In the boolean matrix display, each row corresponds to a museum piece and each column corresponds to a day. A 1 indicates days when a particular museum piece was out on display. The order of rows corresponds to the order of pieces in the sections table.

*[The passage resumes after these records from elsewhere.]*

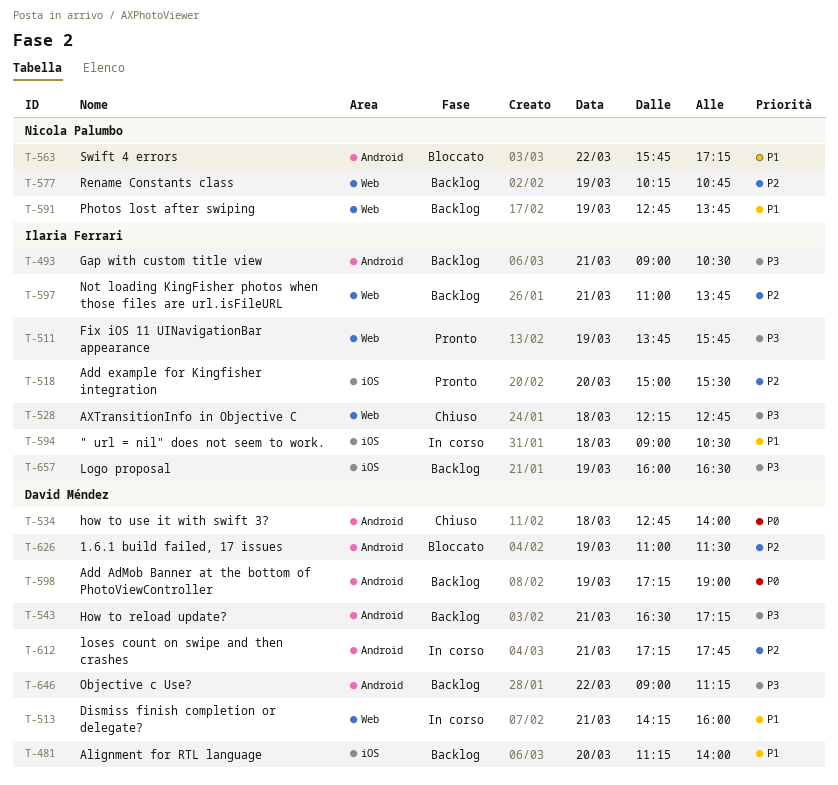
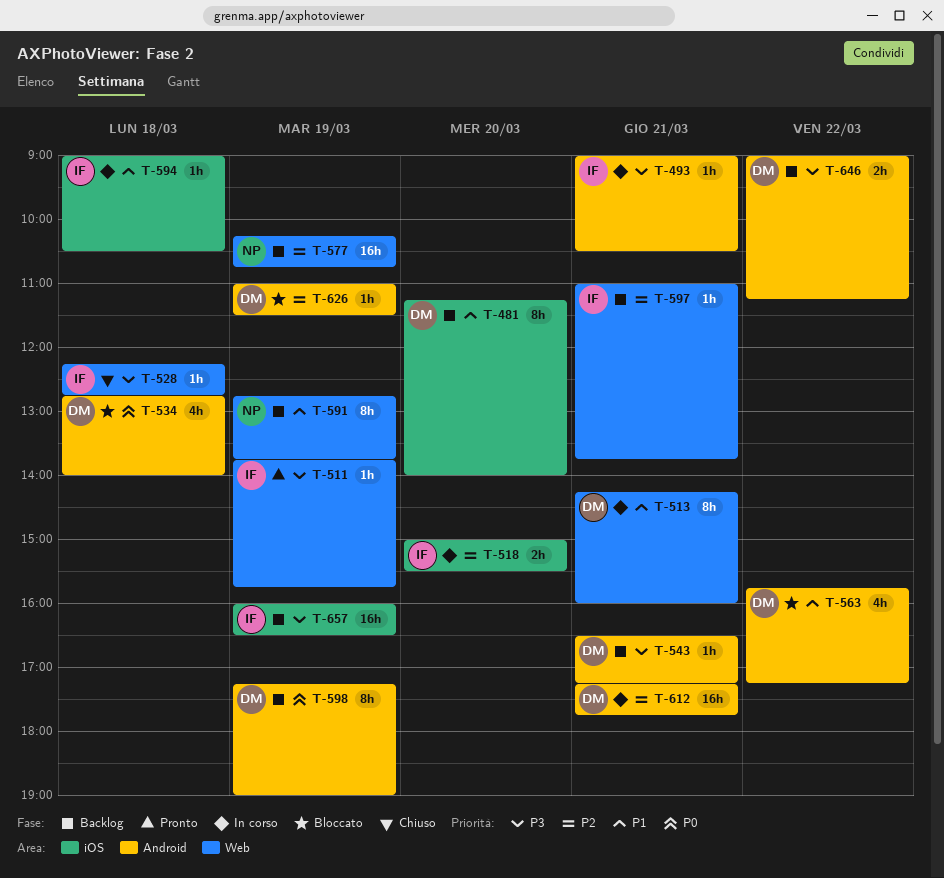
T-493, status: Backlog -> In corso
T-518, status: Pronto -> In corso
T-534, status: Chiuso -> Bloccato
T-563, owner: Nicola Palumbo -> David Méndez

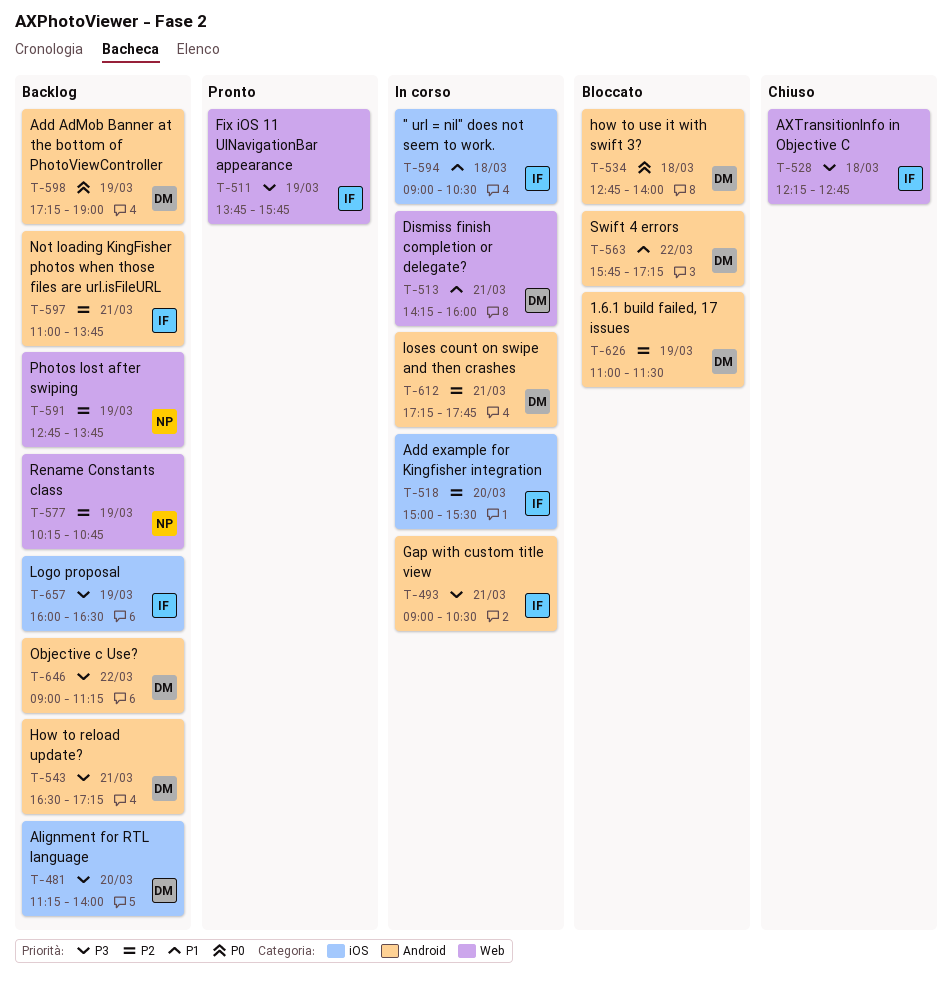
T-481, priority: P1 -> P3
T-591, priority: P1 -> P2
T-597, label: Web -> Android

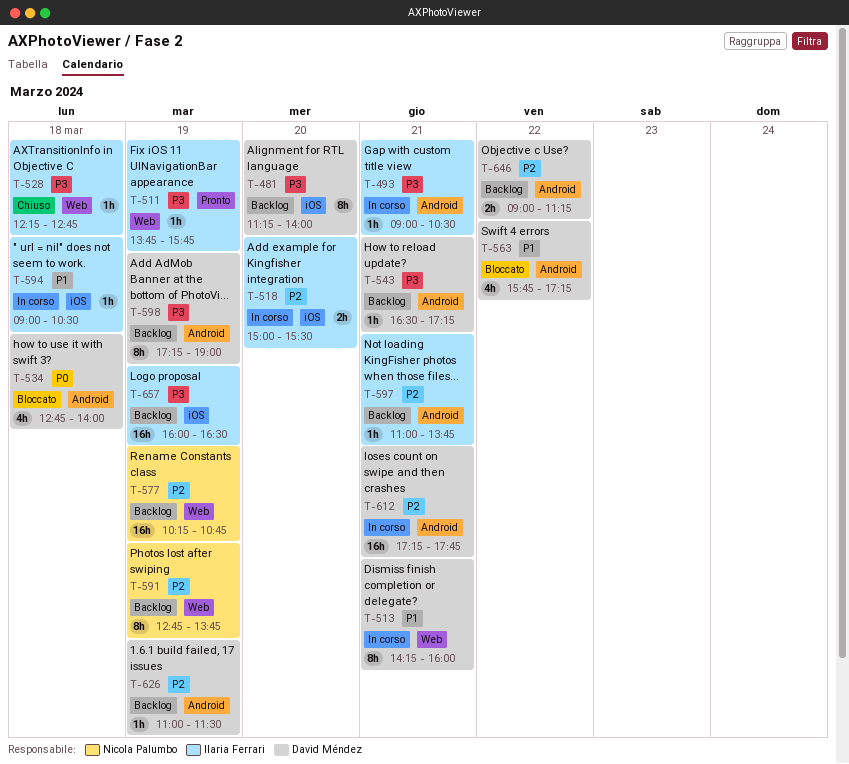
T-598, priority: P0 -> P3
T-626, status: Bloccato -> Backlog
T-646, priority: P3 -> P2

display ← 40 28⍴(9/0),1,(4/0),1,(9/0),1,(3/0),(5/1),0,(10/1),0,(5/1),0,(8/1),0,(8/1),0,(4/1),0 0 1 1 0 1 0 1 0 1 1 0 1 0,(5/1),(3/0),1 0 1 0 1 1,(4/0),1 0 1 1 0 0 1 1 0,(6/1),0 1 0 1 0 0 1 1 0 0 1 1 0 1 0 0 1 1 0,(3/1),(3/0),(4/1),0 1 1 0 1 0 0,(7/1),0 1 0 1 1 0 1 1 0 1 1 0,(3/1),0 1 1 0,(4/1),0,(3/1),0 1 0,(3/1),0 0 1 1,(5/0),1 1 0,(3/1),0 1 0 0 1 1,(3/0),(5/1),0,(9/1),0,(3/1),0 1,(3/0),(5/1),0,(3/1),0,(3/1),(3/0),1 1 0 0 1 0 1,(4/0),1 1 0 1 0 1 0 1 0,(9/1),0,(7/1),0,(3/1),0 0 1 1 0 1 1 0 0 1 0 0 1 0,(5/1),0 1,(3/0),1 1 0 1 0 0,(3/1),0,(4/1),0 0 1 1,(7/0),(3/1),(3/0),1 1,(3/0),1 1 0 1 0 1,(6/0),1 1,(4/0),1 0 1 1,(5/0),1 0 1 0 1,(6/0),(3/1),(9/0),1 1,(3/0),1 0 1 0 1 1,(13/0),1 1,(11/0),1 0 1 1,(4/0),1 0 0,(4/1),0,(12/1),0,(5/1),0 1 0 0 1 1 0,(5/1),0,(4/1),0,(4/1),0 0 1,(5/0),1 1,(3/0),(8/1),0 0 1,(3/0),1,(3/0),1,(3/0),1 0 0 1 0 1 0 1 0 1 0 1 1 0,(3/1),(4/0),(3/1),0,(3/1),0 1 1,(3/0),(4/1),0 1 1 0 1 1,(3/0),1 1 0 1 0 1 0 1,(6/0),1 1,(14/0),(8/1),(4/0),(8/1),0,(3/1),0,(4/1),(6/0),1 0 0 1 1,(3/0),1 1 0 0 1 0 1 0 0 1 0 1,(5/0),1 0 0 1 0 1 0 0 1 1,(3/0),1,(8/0),1 0 1 0,(6/1),0 0,(7/1),0 1 1 0,(3/1),0,(9/1),0,(12/1),0 1 1 0,(9/1),0,(3/1),0 0,(3/1),(3/0),(3/1),0,(3/1),(5/0),(7/1),0 1 0,(5/1),0,(3/1),0 0,(3/1),0 0 1 1 0,(4/1),0 1,(3/0),(3/1),(5/0),1 0 1 1 0 1 0,(3/1),0,(5/1),0,(3/1),0,(4/1),0 1,(4/0),1 0 1 0 0 1 1,(5/0),1,(3/0),1 0 0 1 0 1,(3/0),1 0 1 0 0 1,(4/0),1 0 0 1,(6/0),1,(14/0),1 0 0,(4/1),(3/0),(6/1),0 0 1 0,(3/1),0,(4/1),0,(3/1),0 1 0 1,(3/0),(5/1),(3/0),1 0 0 1 0,(3/1),0 1,(4/0),1 0 1 1,(11/0),1,(15/0),(3/1),(4/0),1,(15/0),(5/1),0 1 0,(8/1),0,(3/1),(4/0),(5/1),0 1,(9/0),1 0 1 1 0 0 1 0 0 1,(4/0),1 0,(4/1),0,(7/1),(3/0),1 0 0 1,(3/0),(3/1),0 1 1

1. How many visitors arrived before 10AM?
2. What was the most popular section by visit duration?
3. Estimate the opening and closing times of each of the sections.
4. Which animal being on display corresponded with the highest increase in visit duration for its section?